In a recent opinion piece in the journal Nature, ROBERT MACCOUN and SAUL PERLMUTTER argue that “blind analysis” techniques, originally developed in particle physics, could be useful for the social sciences as well. For example, in testing whether X affects Y, the data would be manipulated by a third party in such a way that the researcher would not be able to determine the true relationship. Instead, the researcher would develop the data and estimation procedures that they judged to be most likely to produce an accurate outcome. Only after the researcher signed off on the data and estimation procedures, would they be allowed to see the result. To read more, click here.
What’s the International Initiative for Impact Evaluation (3ie) doing in the replication business? 3ie is mostly known in the development community as a funder of impact evaluations and systematic reviews. But our leadership always envisioned a role for replication research within 3ie’s mandate to provide high quality evidence for policymaking. We designed 3ie’s replication programme to encourage internal replication studies of influential, innovative, or controversial development-related impact evaluations. Through two rounds of replication windows we’ve funded 10 replication studies to date, including the highly discussed replication research around deworming treatments in Kenya (for a related news item in TRN, click here). So here’s what 3ie is doing in the replication business.
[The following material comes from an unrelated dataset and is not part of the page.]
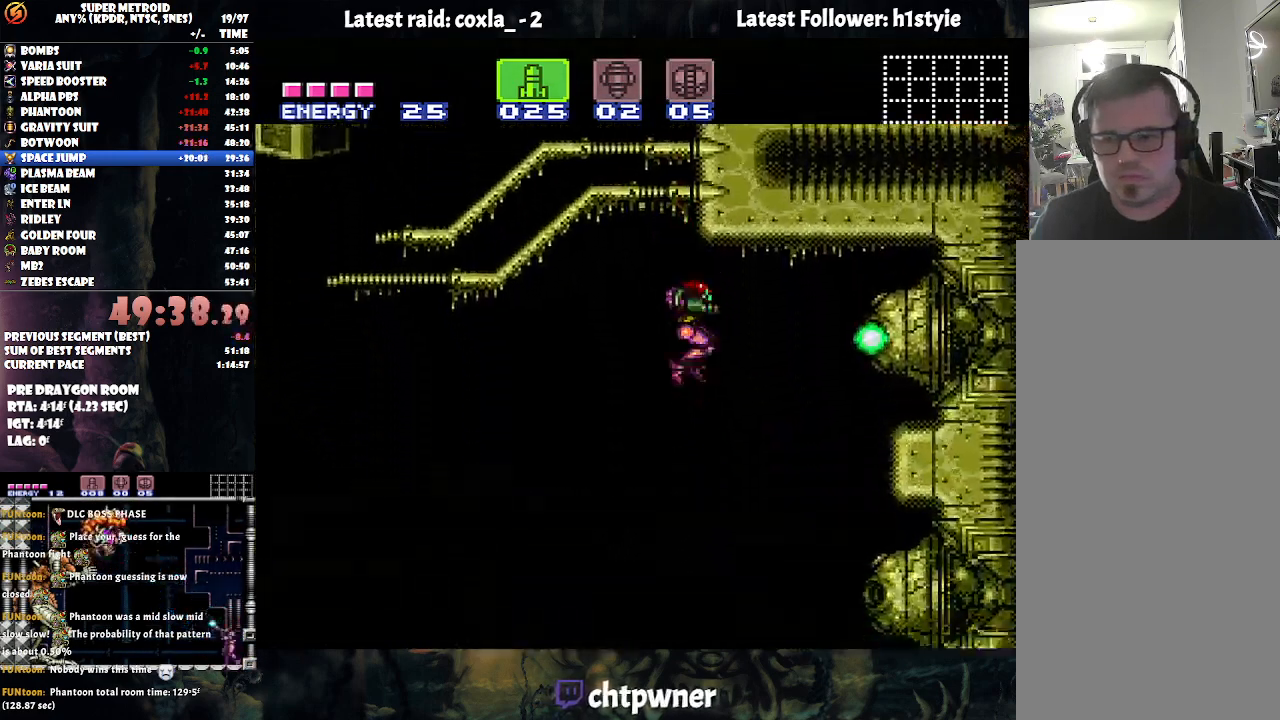
{"buttons": [], "events": [[117, "Y", "up"], [417, "DPAD_RIGHT", "up"]]}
Our processes are designed to address common criticisms of replication research (with this blog borrowing from a forthcoming paper we’re writing about it). Selection of replication-eligible studies is fraught with insinuations of improper selection, with replication researchers supposedly only choosing to replicate studies they feel confident they can disprove. We address that criticism by creating different eligibility mechanisms, such as choosing studies based on a crowdsourced Candidate Studies List and gathering a committee of experts to judge the policy relevance of each replication study proposal.
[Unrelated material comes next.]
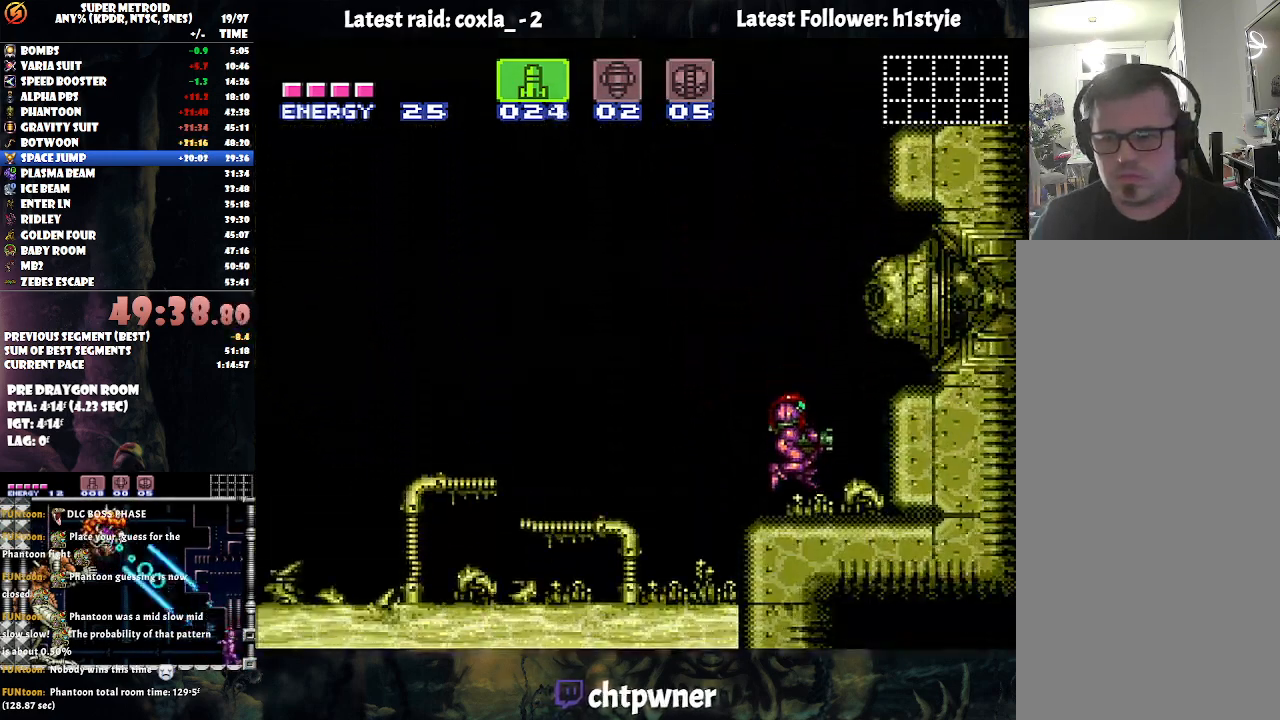
{"buttons": ["B"], "events": [[100, "B", "down"], [317, "Y", "down"], [450, "Y", "up"]]}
One of the biggest concerns regarding replication research is researcher incentives. If bias exists for original authors to discover a new result, it can also exist for replication researchers to disprove the established result. To address this concern, we require all replication researchers to post replication plans, which allow readers to know how the researchers intended to undertake their replication study before starting the research. Ideally all robustness tests conducted in the replication paper will be publicly pre-specified in these replication plans.
In an attempt to further defuse replication tensions, we encourage engagement between the replication researchers and the original authors. We require 3ie-funded replication researchers to include a “pure replication,” and to share these results early in the replication process. In the pure replication, the researchers attempt to reproduce the published results using the same data and methods as in the publication. We then require these replication researchers to share their findings with the original authors before completing their study, giving the original authors the opportunity to reply to the direct reproduction of their work before any results are finalized.
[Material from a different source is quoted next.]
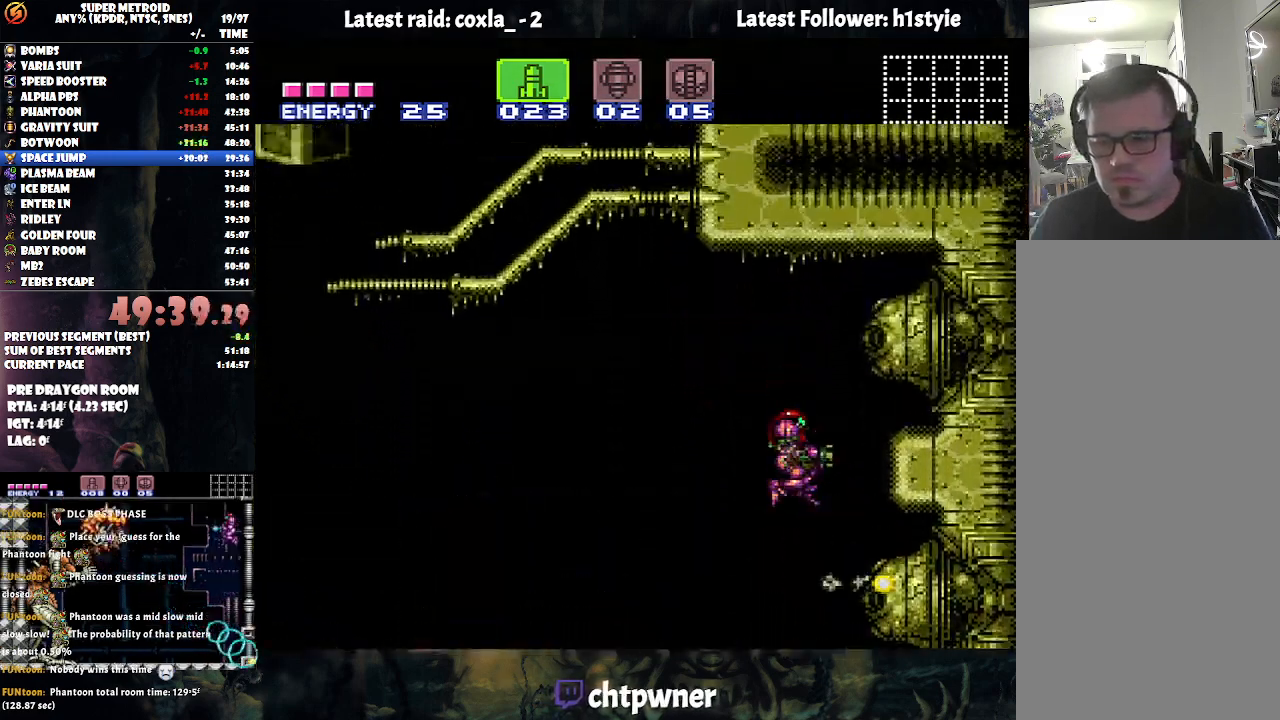
{"buttons": ["B"], "events": [[300, "Y", "down"], [383, "Y", "up"]]}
Original authors are understandably sensitive to replication researchers who (in their opinion) solely aim to discredit their work. 3ie’s replication process includes multiple rounds of internal and external referring, including reviews of replication plans, pure replications, and draft final replication reports (see our peer reviewing replication research blog for more detail).
Finally, replication researchers are concerned that they will spend a significant amount of time conducting their study and then have no place to publish it. And original authors are worried that they won’t have an opportunity to directly reply to the replication study. While we cannot guarantee publications, we created 3ie’s Replication Paper Series (RPS) to partially address both of these concerns. The RPS provides an outlet for the replicating researchers to publish their work, and for original authors to respond to it. We view the RPS as a repository of replication research, including confirmatory studies that might struggle to find space in a journal.
If you’re interested in replication research, here are a few ways to get involved with 3ie’s replication programme:
– We’re planning another replication window. Send us the titles of recently published policy relevant development impact evaluations papers that you think should be considered for future replication to replication@3eimpact.org.
– Apply for a replication award when we open our next window.
– Volunteer to serve as an external reviewer of replication research.
– Submit your replication paper, even if it wasn’t funded by 3ie, to our RPS (here are the instructions).
In economic sciences, empirically-based studies have become increasingly important: According to Hamermesh (2012), the number of contributions to journals in which authors utilized self-collected or externally produced datasets for statistical analyses have massively increased in the course of the last decades.
With the growing relevance of publications based on empirical research, new questions and challenges emerge: Issues like integrating research data and scripts to run a data model in the broader context of a published article to foster replicable research and validation of scientific results are becoming increasingly important for both researchers and editors of scholarly journals.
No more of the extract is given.